0
items

Caregiving


As America ages, the odds will increase that you or a loved one will become a caregiver to someone who is frail, sick or dying. The strain of constant physical, emotional and financial challenges shared by many caregivers can lead to job loss and social isolation, making for a lonely existence. Fortunately, hospice considers both the person who is ill and their caregiver to be “the patient” and addresses many of these issues.
 
Challenges of caregiving
You may consider caring for a loved one to be your duty, calling, or even a privilege. Though gratifying, make no mistake: caregiving can be difficult work, both emotionally and physically. Many caregivers struggle with guilt, anger, anxiety and sadness. As caregiving responsibilities increase, they may find less time to take care of themselves, thus neglect their own health. They may not be eating or sleeping well, and over time, experience exhaustion and burnout or their own debilitating illness.

​Read more about coping with the challenges here.
 
How hospice helps
When someone is dying, family members and other loved ones are suddenly thrust into the role of caregiver, often with little preparation or knowledge of what to expect.  Hospice team members support the caregiver by providing information and answering questions. Caregivers also are given practical tips, advice and strategies to help them manage the considerable burden of caregiving.  Many caregivers report much of their worry was relieved simply by knowing they were never alone, that they could call hospice at any time with a question, concern, or for help.
 
Practice self-care
It is important to find ways to care for yourself as well as for your loved one. Eating properly, getting enough rest, and exercising regularly contribute to a sense of well-being and control, and help your overall heath.

Reducing your stress level is also important. Massages, walks, warm baths, or talking with friends are just some examples of ways you can nurture yourself and reduce tension you may feel.  If family, friends or neighbors offer to cook, clean or shop, consider accepting the offer – it will likely be as beneficial to them as it is helpful to you.

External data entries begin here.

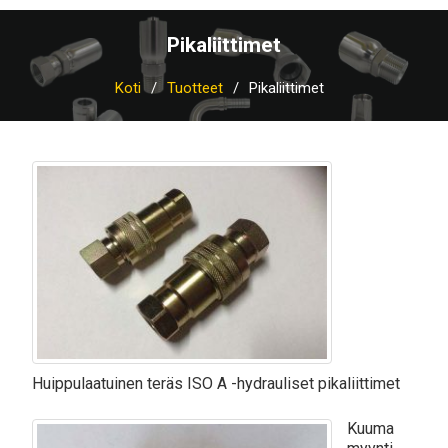
Pikaliittimet
Koti
Tuotteet
Pikaliittimet
Huippulaatuinen teräs ISO A -hydrauliset pikaliittimet
Kuuma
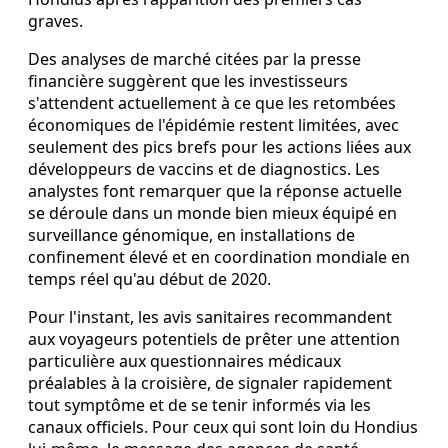
graves.
Des analyses de marché citées par la presse
financière suggèrent que les investisseurs
s'attendent actuellement à ce que les retombées
économiques de l'épidémie restent limitées, avec
seulement des pics brefs pour les actions liées aux
développeurs de vaccins et de diagnostics. Les
analystes font remarquer que la réponse actuelle
se déroule dans un monde bien mieux équipé en
surveillance génomique, en installations de
confinement élevé et en coordination mondiale en
temps réel qu'au début de 2020.
Pour l'instant, les avis sanitaires recommandent
aux voyageurs potentiels de prêter une attention
particulière aux questionnaires médicaux
préalables à la croisière, de signaler rapidement
tout symptôme et de se tenir informés via les
canaux officiels. Pour ceux qui sont loin du Hondius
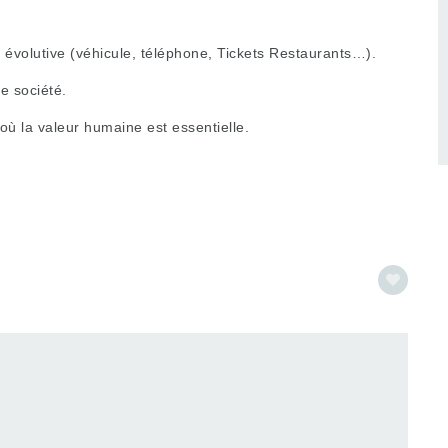
évolutive (véhicule, téléphone, Tickets Restaurants…).
e société.
ù la valeur humaine est essentielle.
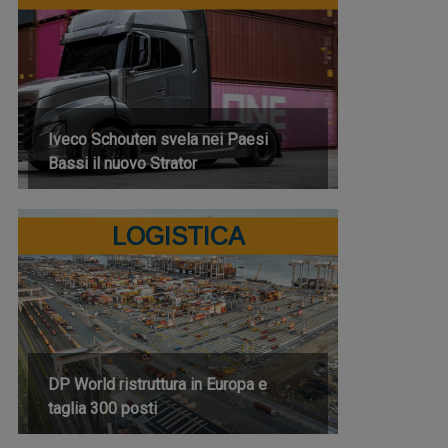
Iveco Schouten svela nei Paesi
Bassi il nuovo Strator
LOGISTICA
DP World ristruttura in Europa e
taglia 300 posti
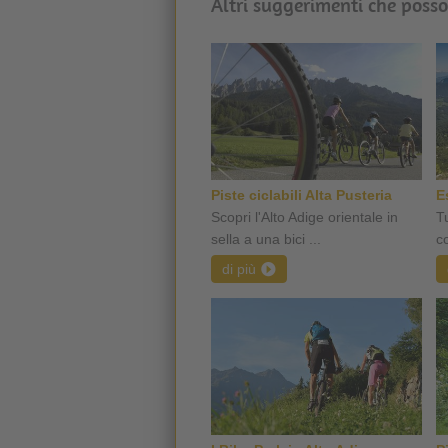
Altri suggerimenti che posso
Piste ciclabili Alta Pusteria
E
Scopri l'Alto Adige orientale in
Tu
sella a una bici ...
co
di più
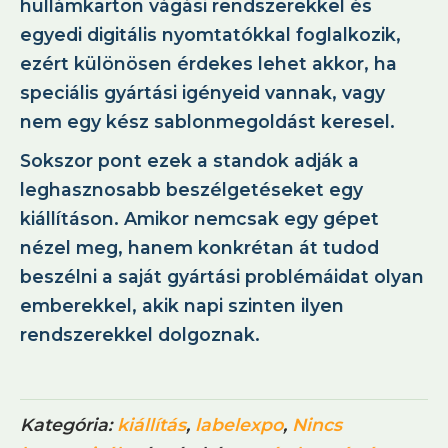
hullámkarton vágási rendszerekkel és
egyedi digitális nyomtatókkal foglalkozik,
ezért különösen érdekes lehet akkor, ha
speciális gyártási igényeid vannak, vagy
nem egy kész sablonmegoldást keresel.
Sokszor pont ezek a standok adják a
leghasznosabb beszélgetéseket egy
kiállításon. Amikor nemcsak egy gépet
nézel meg, hanem konkrétan át tudod
beszélni a saját gyártási problémáidat olyan
emberekkel, akik napi szinten ilyen
rendszerekkel dolgoznak.
Kategória:
kiállítás
,
labelexpo
,
Nincs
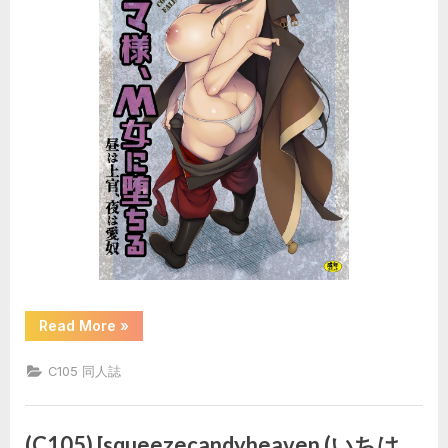
“(C105)
Read More
»
[電
脳
山
C105 同人誌
咲
組
(十
六
夜
(C105) [squeezecandyheaven (いちは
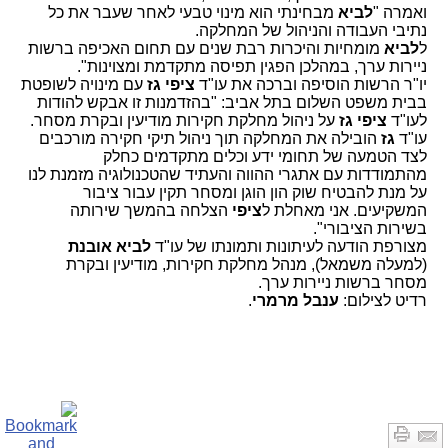
ואמרה "
לביא
מבחינתי הוא מינוי טבעי לאחר שעבר את כל
נתיבי העבודה והניהול של המחלקה.
ל
לביא
מומחיות והיכרות רבת שנים עם תחום האכיפה ברשות
ניירות ערך, במהלכן הפגין תפיסה מתקדמת ומצוינות".
יו"ר הרשות הוסיפה וברכה את עו"ד
ציפי גז
עם מינויה לשופטת
בבית משפט השלום בתל אביב: "בהזדמנות זו אבקש להודות
לעו"ד
ציפי גז
על ניהול מחלקת חקירות מודיעין ובקרת מסחר.
עו"ד
גז
הובילה את המחלקה תוך ניהול תיקי חקירה מורכבים
לצד הטמעה של תחומי ידע וכלים מתקדמים כחלק
מהתמודדות עם אתגרי ההווה והעתיד שהטכנולוגיה מזמנת לנו
על מנת להבטיח שוק הון הוגן ומסחר תקין עבור ציבור
המשקיעים. אני מאחלת ל
ציפי
הצלחה בהמשך שירותה
בשירות הציבורי".
מצורפת הודעה לעיתונות ותמונתו של עו"ד
לביא אובנת
(למעלה משמאל), מנהל מחלקת חקירות, מודיעין ובקרת
מסחר ברשות ניירות ערך.
רדיט לצילום:
ענבל מרמרי
.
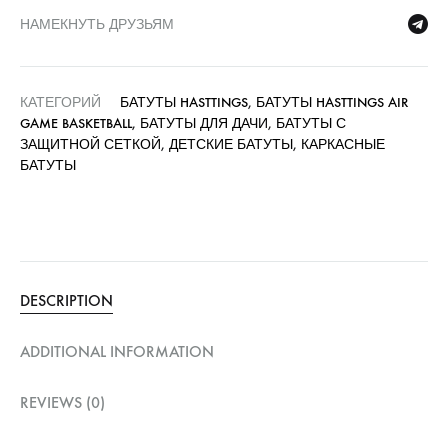
НАМЕКНУТЬ ДРУЗЬЯМ
КАТЕГОРИЙ
БАТУТЫ HASTTINGS
,
БАТУТЫ HASTTINGS AIR
GAME BASKETBALL
,
БАТУТЫ ДЛЯ ДАЧИ
,
БАТУТЫ С
ЗАЩИТНОЙ СЕТКОЙ
,
ДЕТСКИЕ БАТУТЫ
,
КАРКАСНЫЕ
БАТУТЫ
DESCRIPTION
ADDITIONAL INFORMATION
REVIEWS (0)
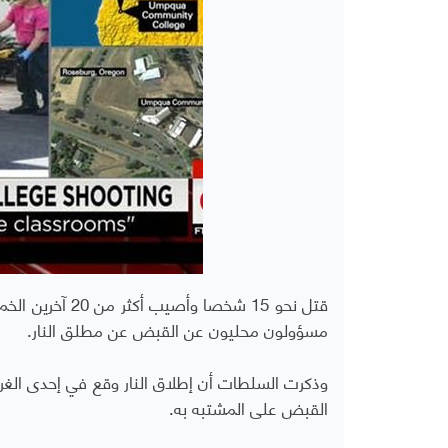
قتل نحو 15 شخصا
مسؤولون محليون عن القبض عن مطلق النار.
وذكرت السلطات أن إطلاق النار وقع في إحدى الغرف
القبض على المشتبه به.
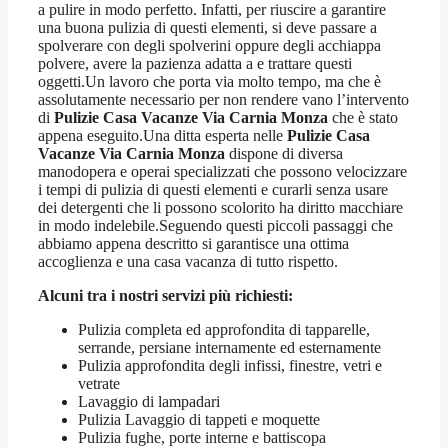
a pulire in modo perfetto. Infatti, per riuscire a garantire
una buona pulizia di questi elementi, si deve passare a
spolverare con degli spolverini oppure degli acchiappa
polvere, avere la pazienza adatta a e trattare questi
oggetti.Un lavoro che porta via molto tempo, ma che è
assolutamente necessario per non rendere vano l’intervento
di
Pulizie Casa Vacanze Via Carnia Monza
che è stato
appena eseguito.Una ditta esperta nelle
Pulizie Casa
Vacanze Via Carnia Monza
dispone di diversa
manodopera e operai specializzati che possono velocizzare
i tempi di pulizia di questi elementi e curarli senza usare
dei detergenti che li possono scolorito ha diritto macchiare
in modo indelebile.Seguendo questi piccoli passaggi che
abbiamo appena descritto si garantisce una ottima
accoglienza e una casa vacanza di tutto rispetto.
Alcuni tra i nostri servizi più richiesti:
Pulizia completa ed approfondita di tapparelle,
serrande, persiane internamente ed esternamente
Pulizia approfondita degli infissi, finestre, vetri e
vetrate
Lavaggio di lampadari
Pulizia Lavaggio di tappeti e moquette
Pulizia fughe, porte interne e battiscopa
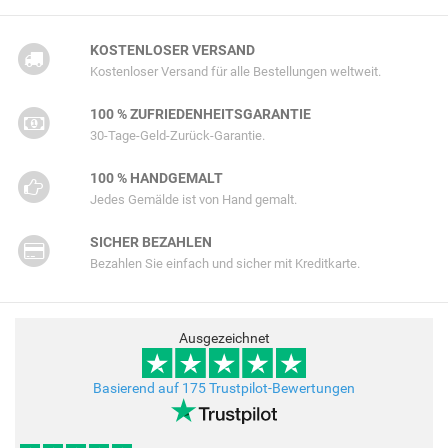
KOSTENLOSER VERSAND
Kostenloser Versand für alle Bestellungen weltweit.
100 % ZUFRIEDENHEITSGARANTIE
30-Tage-Geld-Zurück-Garantie.
100 % HANDGEMALT
Jedes Gemälde ist von Hand gemalt.
SICHER BEZAHLEN
Bezahlen Sie einfach und sicher mit Kreditkarte.
Ausgezeichnet
Basierend auf 175 Trustpilot-Bewertungen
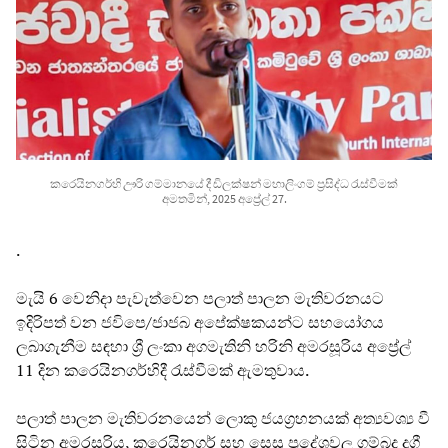
කරෙයිනගර්හි ඌරි ගම්මානයේ දී ඩිලක්ෂන් මහාලිංගම් ප්‍රසිද්ධ රැස්වීමක්
අමතමින්, 2025 අප්‍රේල් 27.
.
මැයි 6 වෙනිදා පැවැත්වෙන පලාත් පාලන මැතිවරනයට
ඉදිරිපත් වන ජවිපෙ/ජාජබ අපේක්ෂකයන්ට සහයෝගය
ලබාගැනීම සඳහා ශ්‍රී ලංකා අගමැතිනි හරිනි අමරසූරිය අප්‍රේල්
11 දින කරෙයිනගර්හිදී රැස්වීමක් ඇමතුවාය.
පලාත් පාලන මැතිවරනයෙන් ලොකු ජයග්‍රහනයක් අත්‍යවශ්‍ය වී
සිටින අමරසූරිය, කරෙයිනගර් සහ සෙසු ප්‍රදේශවල ගම්බද දුගී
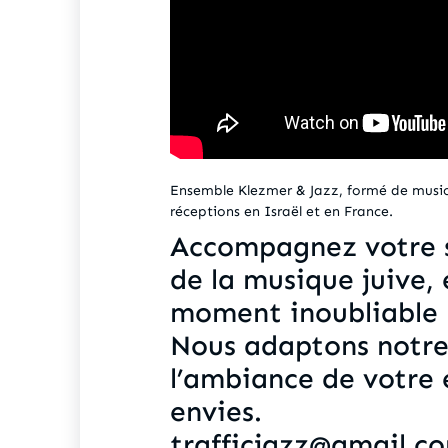
Ensemble Klezmer & Jazz, formé de musici
réceptions en Israël et en France.
Accompagnez votre s
de la musique juive, 
moment inoubliable 
Nous adaptons notre
l’ambiance de votre
envies.
trafficjazz@gmail.c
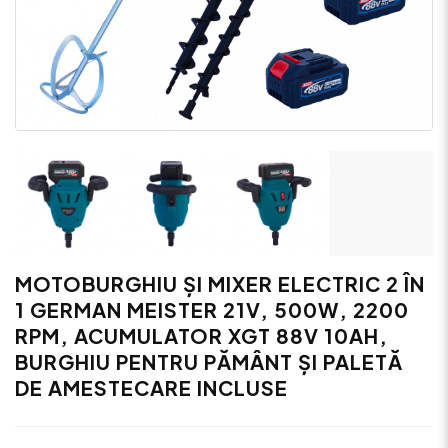
MOTOBURGHIU ȘI MIXER ELECTRIC 2 ÎN
1 GERMAN MEISTER 21V, 500W, 2200
RPM, ACUMULATOR XGT 88V 10AH,
BURGHIU PENTRU PĂMÂNT ȘI PALETĂ
DE AMESTECARE INCLUSE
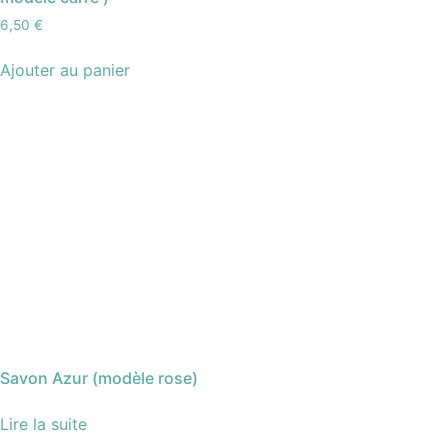
6,50
€
Ajouter au panier
Savon Azur (modèle rose)
Lire la suite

Take care of your mental health as well. You may find it helpful to read books and websites on caregiving, join a support group, or seek counseling. These activities provide opportunities to express your feelings, worries, and thoughts. They’re also a chance to discuss and learn how others deal with challenges you are facing. Equally important, counseling, whether in a group or individual setting, provides the comfort of knowing that you need not face this alone. And that sustains hope.
 
Take a break
Caregiving often involves irregular hours and little time “off.”  It isn’t so much a matter of “if” but when you need a break, take it.  You can try early on to find others willing to step into the caregiver role periodically so you can have some “down” time.  The hospice should be able to provide an adult volunteer who can visit for an hour or two so you can take care of other things or just relax.